Risk Management: Insurance companies engage in risk management practices to assess and
mitigate potential risks that could impact their financial stability. Risk management activities
include identifying risks, setting risk tolerance levels, implementing risk control measures, and
monitoring risk exposure.

Compliance and Regulatory Requirements: Insurance companies must comply with regulatory
requirements set by government authorities to operate legally in the insurance industry.
Compliance activities involve adhering to licensing regulations, financial reporting standards,
consumer protection laws, and other industry-specific regulations.

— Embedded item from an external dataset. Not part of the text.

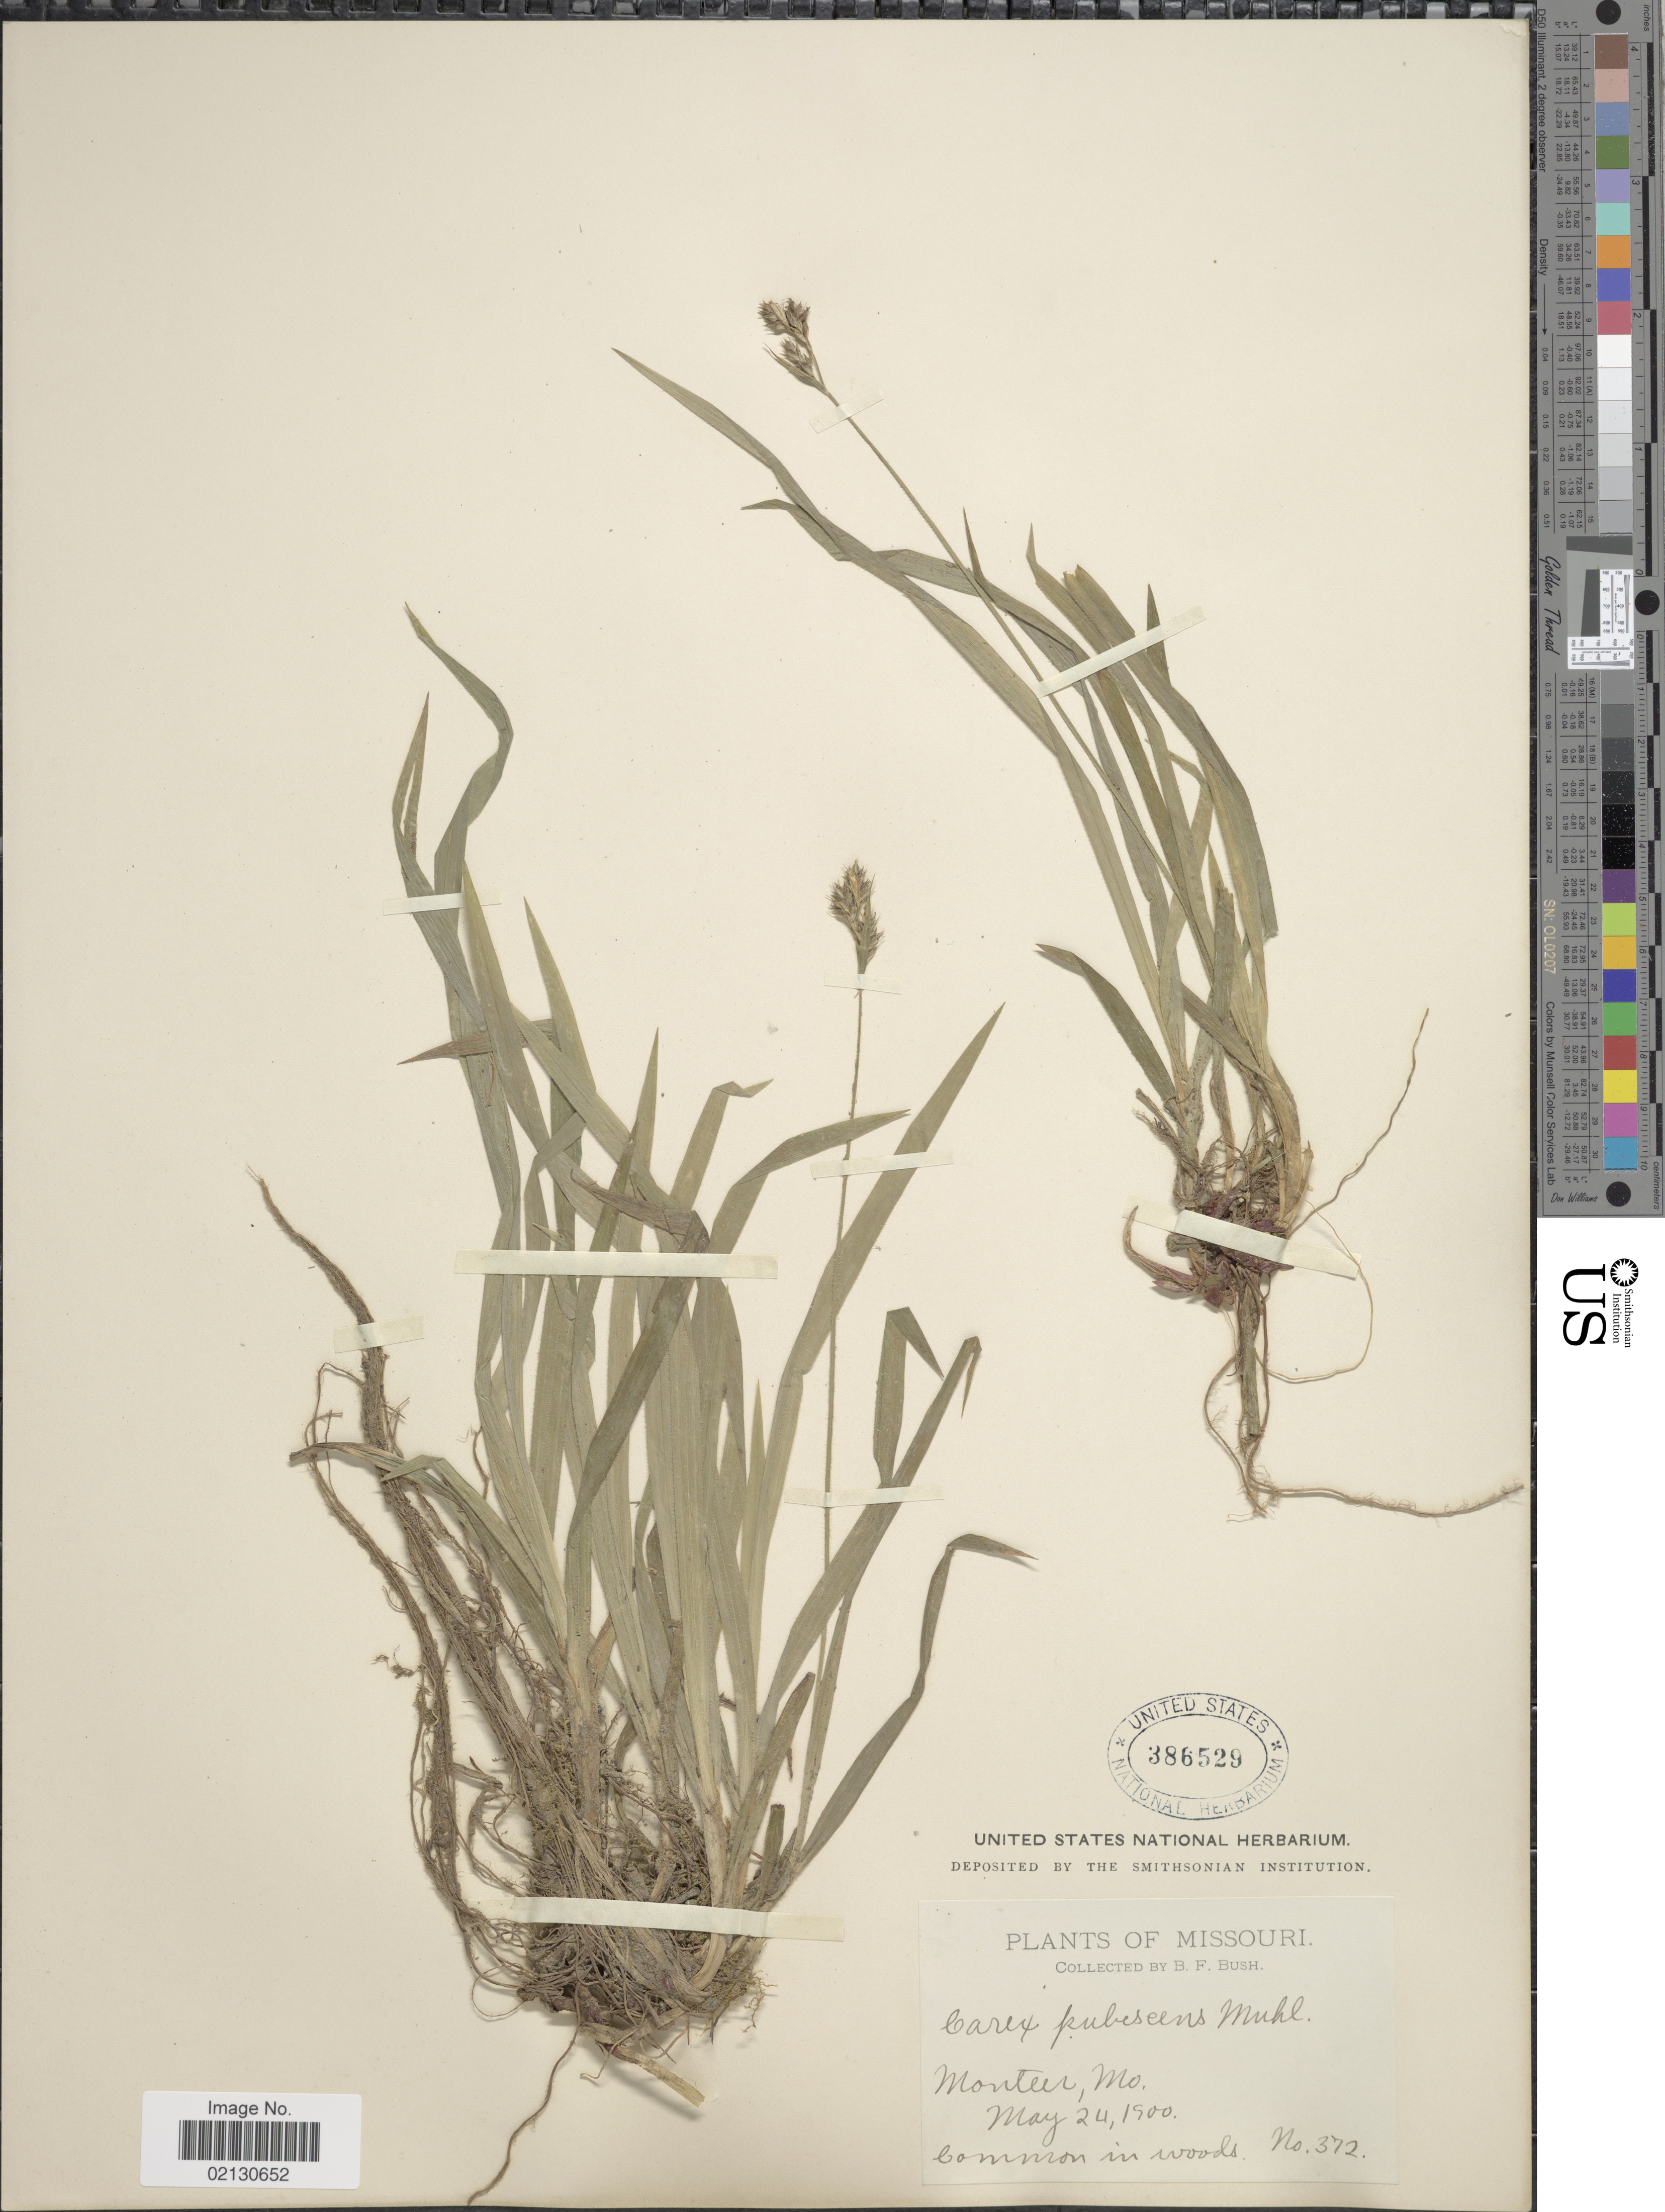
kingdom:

Technology and Data Management: Insurance companies leverage technology solutions for
policy administration, claims processing, data analytics, customer relationship management
(CRM), and other operational functions. Data management practices ensure the security, accuracy,
and accessibility of customer information, policy data, financial records, and other critical data
assets.

Financial Management: Insurance companies manage financial resources effectively to support


their operations, investments, reserves, and profitability goals. Financial management activities
include budgeting, accounting, investment management, solvency monitoring, and financial
reporting.

Performance Monitoring and Continuous Improvement: Insurance companies track key


performance indicators (KPIs) related to operational efficiency, customer satisfaction, claims
ratios, underwriting results, and financial performance. Continuous improvement initiatives aim
to optimize processes, enhance service quality, mitigate risks, and adapt to changing market
dynamics.

By effectively managing these operational components, insurance companies can deliver value to
policyholders, maintain financial stability, comply with regulatory requirements, and sustain long-
term growth in a competitive insurance market. Continuous innovation, customer-centric
strategies, and operational excellence are key drivers for success in the insurance industry.